If the man on the higher level will walk down the hill, go into the villages, listen to the needs of the poor, and work with them to find a way up, together they will bring the whole community out of poverty.  This is the best way to help. And this is what World Vision does.

We recently took a “Vision Trip” to Africa. Our eyes were opened to the best way to help the poor. One experience highlights our perspective shift.

We visited a new “Milk Collection Center” in rural southern Rwanda.  We saw the neat new bulding and met the proud workers in white coats and white rubber boots as they accepted the milk the local farmers brought in that day.

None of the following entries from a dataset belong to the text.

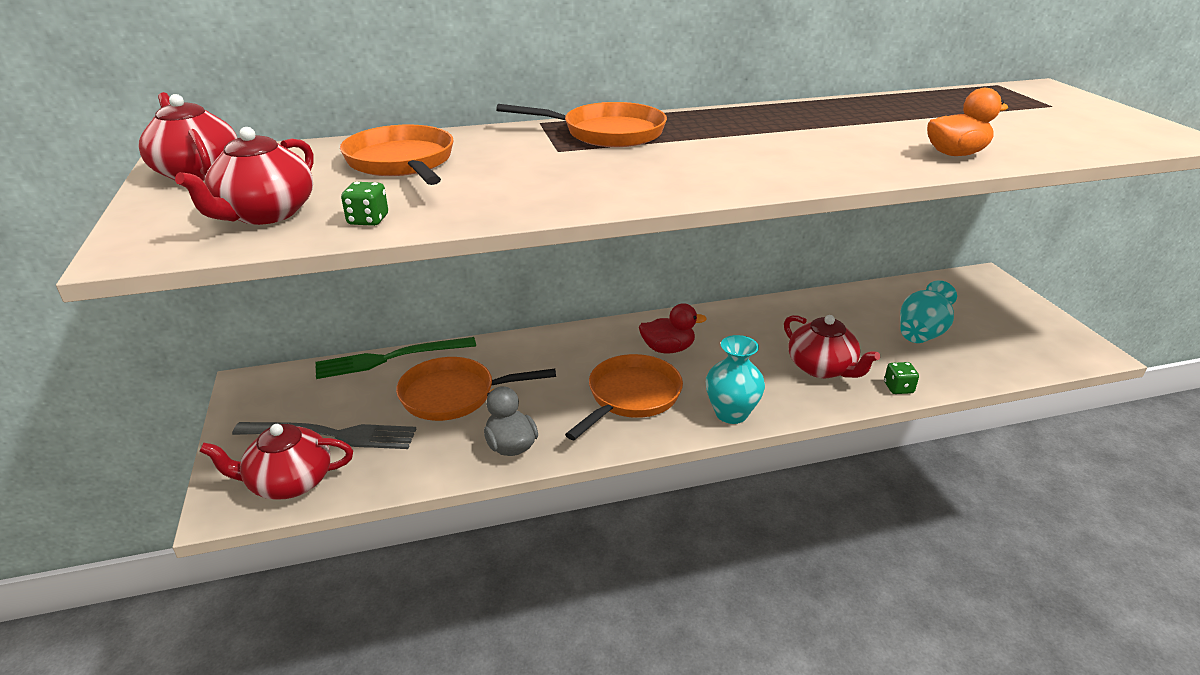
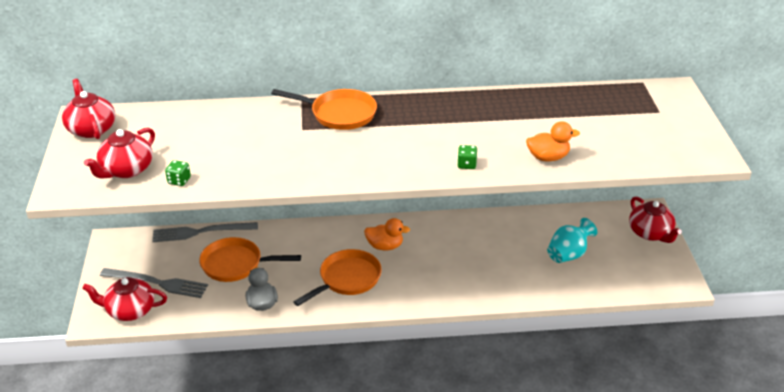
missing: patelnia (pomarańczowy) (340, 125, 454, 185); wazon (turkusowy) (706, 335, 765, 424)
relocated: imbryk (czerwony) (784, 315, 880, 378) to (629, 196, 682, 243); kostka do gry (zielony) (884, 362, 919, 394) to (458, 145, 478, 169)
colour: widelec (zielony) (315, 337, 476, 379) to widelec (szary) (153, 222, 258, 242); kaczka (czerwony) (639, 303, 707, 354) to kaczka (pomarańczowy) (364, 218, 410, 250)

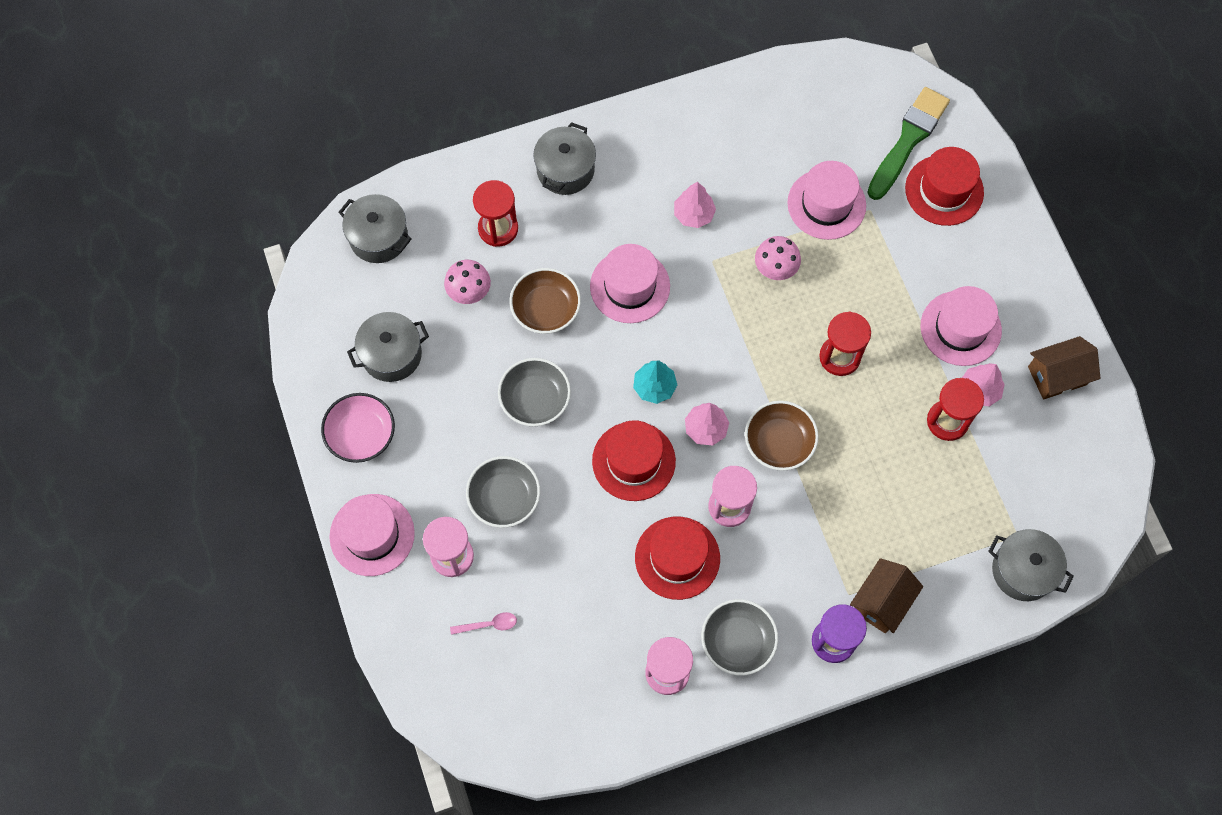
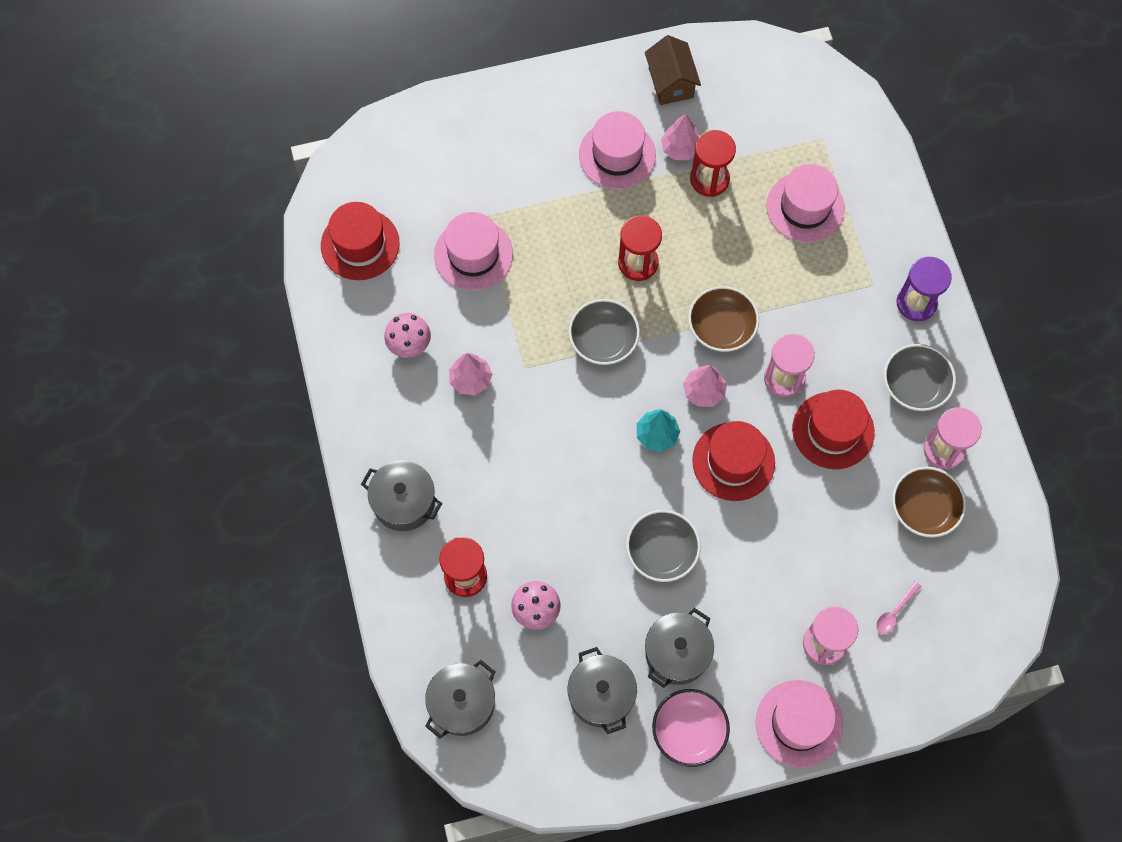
missing: domek (brązowy) (850, 558, 923, 633); pędzel (zielony) (867, 87, 950, 200)
relocated: miska (szary) (466, 456, 540, 528) to (569, 299, 640, 365); miska (brązowy) (510, 268, 581, 334) to (892, 467, 966, 538); kapelusz (różowy) (590, 244, 670, 323) to (766, 164, 845, 242); grzyb (różowy) (755, 236, 801, 280) to (384, 313, 431, 358); kapelusz (czerwony) (905, 147, 984, 226) to (321, 202, 400, 280); garnek (szary) (988, 529, 1074, 601) to (645, 608, 714, 688)
spun: łyżka (różowy) (450, 612, 517, 635) = (876, 581, 921, 634) 135 degrees counterclockwise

Testing for purity and freshness.

Testing for purity and freshness.

They showed us how they test the milk for purity and freshness, measure the quantity, and collect it in large stainless steel vats that keep the milk at constant temperature.  It is a nice operation.  Mostly the locals bring milk to the center in yellow gerry cans, but there is also a small “pick-up motor bike”

The pick-up motor bike for local milk collection.

The pick-up motor bike for local milk collection.

that can get to some of the farms that are a bit farther away.  Still the capacity of the collection vats is much greater than what they now process.

cooling tanks only 50% utilized.

cooling tanks only 50% utilized.

The local farmers receive training in how to keep their cows healthy and how to increase milk production.  In addition, malnourished children in the area are given milk daily and their health improves dramatically.  We met one child, Moses, who was near death, who after  12 months of “milk therapy” is looking really good!

Moises, the little boy in red, was malnourished, near death when he received milk therapy.

Moises, the little boy in red, was malnourished, near death when he received milk therapy.

The milk is sold to schools and the nearby refugee camp, and the farmers who bring the milk are paid twice a month.  The head of the dairy talked about needing a truck so that milk could be collected from farms further away each day and so that their equipment could be used to full capacity.

My husband and I immediately thought about how we could get them a truck.  It seemed like a need we could help with.  No sooner did we express this thought to the National Director of World Vision Rwanda, George Gitau, than he shot it down.  “We don’t want to GIVE them the truck,” he said.  “They are learning how to get a loan, and they will be able to buy the truck themselves.”  “This way, they are learning business skills, and they are very capable of choosing a truck that will fit their needs.”

They need a truck!  Can we buy one for them?

They need a truck! Can we buy one for them?

Wow. He was right.  Our first inclination is a handout.  But so much better is the way of World Vision. They are on the ground, making strategic investments to get businesses started. Then they train the individuals and community members on what they can do to thrive.  The Tare Milk Collection Center is a small clean building that World Vision provided.  The building is the hardware.  But World Vision does not stop there. They work on the software as well – the people.  One woman described how her cow produced only 2 liters/day until she was taught how to give her cow better nutrition, and now it gives 10 liters/day.  Farmers are expected to only sell milk that is beyond what their families need.

We saw so much hope, not only in the community benefiting from the dairy, but in other areas where a vocational school has now graduated well-trained carpenters, electricians, and plumbers. We saw a seamstress who plans to build a factory in her back yard with a loan from the Vision Fund. We met a farmer who has learned ag skills that help maximize his investments, and who uses bio-gas to cook with.   Sustainable sound development.  That is how to help the poor.